# ASSIGNED TASK
Below are records. Copy every line with "ABIRLANUVO" in it.
Content starts
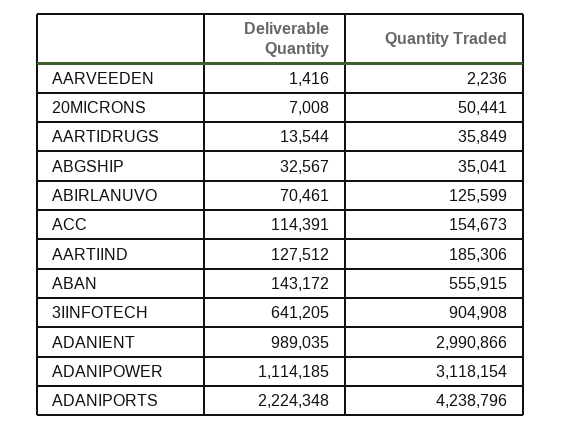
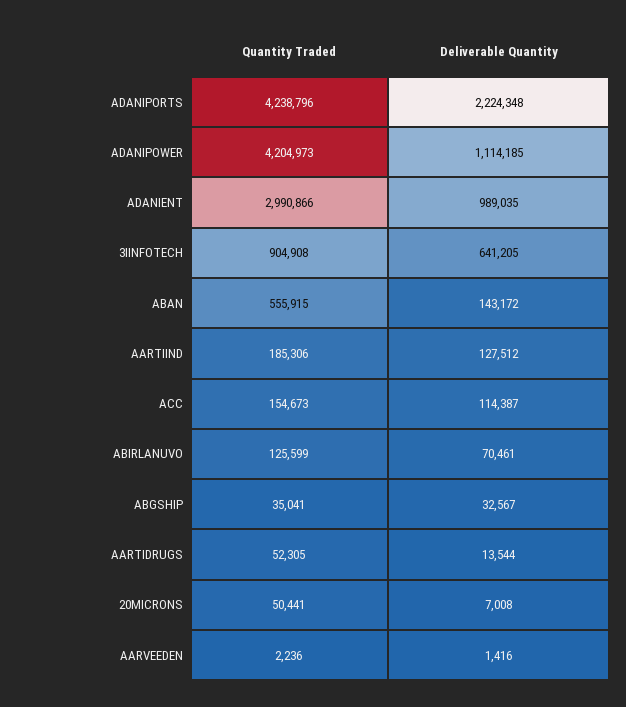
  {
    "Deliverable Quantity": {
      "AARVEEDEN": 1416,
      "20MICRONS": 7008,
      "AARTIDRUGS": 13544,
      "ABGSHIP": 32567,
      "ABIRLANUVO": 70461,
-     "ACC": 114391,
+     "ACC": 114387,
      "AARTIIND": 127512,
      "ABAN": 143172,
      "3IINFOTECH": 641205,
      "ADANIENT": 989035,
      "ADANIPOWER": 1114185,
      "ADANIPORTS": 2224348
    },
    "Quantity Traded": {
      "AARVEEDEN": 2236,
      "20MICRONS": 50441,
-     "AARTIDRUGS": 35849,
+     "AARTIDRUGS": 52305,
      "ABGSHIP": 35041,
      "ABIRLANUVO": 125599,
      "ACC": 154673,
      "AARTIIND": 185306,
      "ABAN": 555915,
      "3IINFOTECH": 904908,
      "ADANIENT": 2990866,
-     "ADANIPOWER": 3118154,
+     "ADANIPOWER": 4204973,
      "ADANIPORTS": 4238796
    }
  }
Content ends
Content starts
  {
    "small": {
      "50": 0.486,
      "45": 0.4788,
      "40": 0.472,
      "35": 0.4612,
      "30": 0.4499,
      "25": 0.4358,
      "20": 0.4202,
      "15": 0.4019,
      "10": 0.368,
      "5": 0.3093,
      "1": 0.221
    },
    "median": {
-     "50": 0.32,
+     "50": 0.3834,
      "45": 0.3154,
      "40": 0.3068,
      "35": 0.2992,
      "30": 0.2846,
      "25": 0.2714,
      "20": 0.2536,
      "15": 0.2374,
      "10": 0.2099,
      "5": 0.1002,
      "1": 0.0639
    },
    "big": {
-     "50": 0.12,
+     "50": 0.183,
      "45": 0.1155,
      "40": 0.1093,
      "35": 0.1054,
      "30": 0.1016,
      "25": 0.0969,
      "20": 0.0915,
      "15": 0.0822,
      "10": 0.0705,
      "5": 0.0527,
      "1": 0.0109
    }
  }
Content ends
# RESULT
      "ABIRLANUVO": 70461,
      "ABIRLANUVO": 125599,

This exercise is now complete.